Excerpt>
A rich harvest of texts today.
First, two essays on China and the impending “end of the pandemic.” Perusing my sources last week, I noticed that sociologist Sun Liping had posted two texts on his WeChat feed on this topic that were immediately taken down by authorities. I managed to find one of them elsewhere on the web, entitled “Let’s Think it Through: A Possible Picture of the Post-Pandemic Era and the Problems We May Face.” Sun’s text is exceptional only in that it notes that the pandemic may be coming to an end shortly in the rest of the world, and dares to ask if China might consider “living with the virus” after the Olympics are over. I also translated a piece that honestly describes the difficulties experienced by front-line health care workers instead of praising their heroism, another way of admitting that China, too, is tired of covid.
Sun Liping also posted an outline of a series small-group talks he is giving these days, an interesting window into how a Chinese liberal sees the world in 2022.
Hannah Wang translated an fascinating text on how teachers and parents reacted to last summer’s “double reduction” policy, which sought to lighten the burden on China’s students by reducing homework and after-school tutoring (largely by destroying the tutoring industry). See “88 Days after the End of After-School Classes, Helicopter Parents are still Anxious.”
And finally, Freya Ge translated an interview with Xu Jilin about his new book on Chinese traditional culture.

Available data>
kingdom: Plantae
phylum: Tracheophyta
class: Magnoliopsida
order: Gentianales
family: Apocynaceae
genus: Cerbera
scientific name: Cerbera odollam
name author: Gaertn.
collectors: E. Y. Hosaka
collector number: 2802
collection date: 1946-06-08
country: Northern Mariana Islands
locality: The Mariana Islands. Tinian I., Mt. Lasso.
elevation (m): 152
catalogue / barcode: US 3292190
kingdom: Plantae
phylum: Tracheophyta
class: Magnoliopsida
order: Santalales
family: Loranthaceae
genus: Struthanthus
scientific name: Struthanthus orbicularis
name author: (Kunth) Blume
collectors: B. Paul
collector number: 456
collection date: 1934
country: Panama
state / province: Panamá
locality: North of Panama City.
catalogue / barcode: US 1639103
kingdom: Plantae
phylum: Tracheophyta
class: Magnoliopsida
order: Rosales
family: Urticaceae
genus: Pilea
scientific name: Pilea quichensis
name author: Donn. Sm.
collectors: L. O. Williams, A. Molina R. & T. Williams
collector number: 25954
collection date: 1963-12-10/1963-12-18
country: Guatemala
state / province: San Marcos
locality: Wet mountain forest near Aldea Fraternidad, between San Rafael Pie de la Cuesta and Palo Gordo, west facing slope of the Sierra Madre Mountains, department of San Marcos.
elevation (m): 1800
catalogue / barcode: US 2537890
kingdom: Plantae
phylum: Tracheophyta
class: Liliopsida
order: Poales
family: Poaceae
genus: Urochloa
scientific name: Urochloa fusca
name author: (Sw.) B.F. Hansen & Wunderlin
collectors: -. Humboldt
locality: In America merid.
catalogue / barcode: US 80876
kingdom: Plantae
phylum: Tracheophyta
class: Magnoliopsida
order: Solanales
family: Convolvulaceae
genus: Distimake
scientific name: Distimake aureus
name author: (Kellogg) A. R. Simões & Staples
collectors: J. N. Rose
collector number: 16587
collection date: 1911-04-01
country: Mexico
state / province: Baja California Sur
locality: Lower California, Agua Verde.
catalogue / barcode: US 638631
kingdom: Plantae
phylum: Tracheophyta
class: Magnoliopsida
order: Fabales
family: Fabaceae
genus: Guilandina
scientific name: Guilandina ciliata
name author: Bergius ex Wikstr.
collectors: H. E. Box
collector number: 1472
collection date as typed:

Your tasks>
[1] In the roundup of Chinese texts above, translate this sentence into Spanish: "And finally, Freya Ge translated an interview with Xu Jilin about his new book on Chinese traditional culture."
[2] Name every person the roundup of Chinese texts mentions by name.
[3] Resume the roundup of Chinese texts right after its last sentence, in the same voice.

Answers given>
[1] Y por último, Freya Ge tradujo una entrevista con Xu Jilin sobre su nuevo libro acerca de la cultura tradicional china.

[2] Sun Liping, Hannah Wang, Freya Ge, Xu Jilin

[3]
New the site this time, three recent essays on Sino-American relations:
Gan Yang, “Thucydides and the ‘Thucydides Trap’”;
Liu Xiaofeng, “The Historical Paradox of the Idea of the Great Atlantic Revolution”; and
Jiang Shigong, “Commerce and Human Rights, Part One: World Empire and the Roots of American Behavior.”
I particularly recommend Gan Yang’s piece, which is timely and thought-provoking.
And for a change of pace, Selena Orly has translated an interview with the sociologist Li Yinhe, China’s leading scholar of sex and LGBTQ issues.
I might note as well that the Center for Advanced Chinese Research’s Party Watch Annual Report for 2021 has just come out. I was pleased to have been asked to contribute.
Happy New Year! May 2022 be better than 2021!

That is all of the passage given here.